Yabause stopped active development nearly a decade ago, although there are two forks of it: Kronos, which may have ended development with its most recent update earlier this year, and the aforementioned Yaba Sanshiro, which continues to be worked on by Shinya “DevMiyax” Miyamoto, who maintains not only Android and iPhone versions but Windows as well.
There are a couple other software emulators, too: Ymir, which just released a preliminary version in the last month that I haven't tested yet, and Nova, which is still very much a work in progress with 3D graphics but does pretty well with 2D and features some nice scanline filters.
One more emulation option is worth mentioning — hardware emulation via the MiSTer FPGA (field-programmable gate array). The MiSTer's Saturn core has been in the works by Ukranian developer Sergiy “SRG320” Dvodnenko for more than three years.
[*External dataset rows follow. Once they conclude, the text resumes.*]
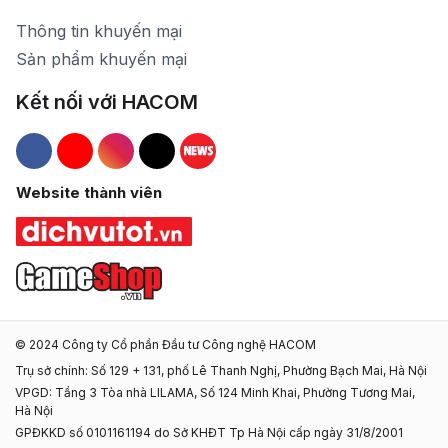
Thông tin khuyến mại
Sản phẩm khuyến mại
Kết nối với HACOM
Hacom Facebook
Hacom YouTube
Hacom Instagram
Hacom TikTok
Website thành viên
© 2024 Công ty Cổ phần Đầu tư Công nghệ HACOM
Trụ sở chính: Số 129 + 131, phố Lê Thanh Nghị, Phường Bạch Mai, Hà Nội
VPGD: Tầng 3 Tòa nhà LILAMA, Số 124 Minh Khai, Phường Tương Mai,
Hà Nội
GPĐKKD số 0101161194 do Sở KHĐT Tp Hà Nội cấp ngày 31/8/2001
At this point, the Saturn core very closely emulates real hardware performance, even imitating slowdown that occurs on original Saturns — the software emulators above usually do not emulate such slowdown. The MiSTer is a chip that can be changed by programming it to physically emulate retro video game consoles and its "cores" are code that tells the FPGA chip how to configure itself to reproduce the performance of a console. MiSTers are pretty expensive, though, costing about $200 with a somewhat user-unfriendly initial setup for the SD card that games and cores are run off of.
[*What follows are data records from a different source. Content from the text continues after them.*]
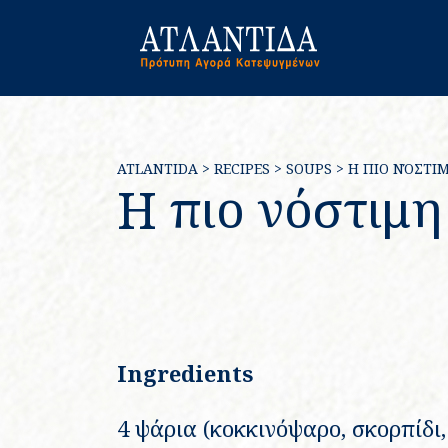
ATLANTIDA
>
RECIPES
>
SOUPS
>
Η ΠΙΟ ΝΌΣΤΙ
Η πιο νόστιμ
Ingredients
4 ψάρια (κοκκινόψαρο, σκορπίδι,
Here are links to my most recent coverage on some of these emulators:
—Dan “Danthrax” Myers
And there you have it. Why bother going through all of this explanation, when it’s not something that’s been given attention for other consoles who have had their anniversaries celebrated in this space? Well, the Saturn never had the audience that the Nintendo 64 did, which is also why, when the Playstation gets a month in the spotlight for its own 30th later this year, it won’t look anything like the Saturn’s celebration. The opportunities to play Saturn games just haven’t been there in the same way that they were for the N64 or the Playstation, either contemporaneously or in the years since: the N64 has been a pain to emulate, too, but Nintendo still put a bunch of games on Virtual Console, you know? Sony may screw up the whole idea of properly remembering their past, but they’ve still made it available on quite a few occasions. Sega is out of that particular game in more ways than one, at least so far as their history before or after the Genesis is concerned, so here we are.
Oh, and you don’t need to rip open your N64 to plug an Everdrive into it, if you wanted to ever play [your backup of] the Blockbuster-exclusive, Stunt Racer. Can’t discount that part of things — the SAROO is a far more recent innovation in the Saturn space, comparatively.
So! The Saturn is deserving of special attention, because it is a special platform, but also because it requires additional effort that some other consoles do not in order to experience what it had to offer. What it has to offer, to be more accurate, and it’s that present-tense that made it clear that the only way to put an exclamation point on to a month full of Saturn-specific features was to convince you that you, too, can go play Saturn games. You don’t even need to do it to celebrate a birthday, but simply because you can, now that you know how.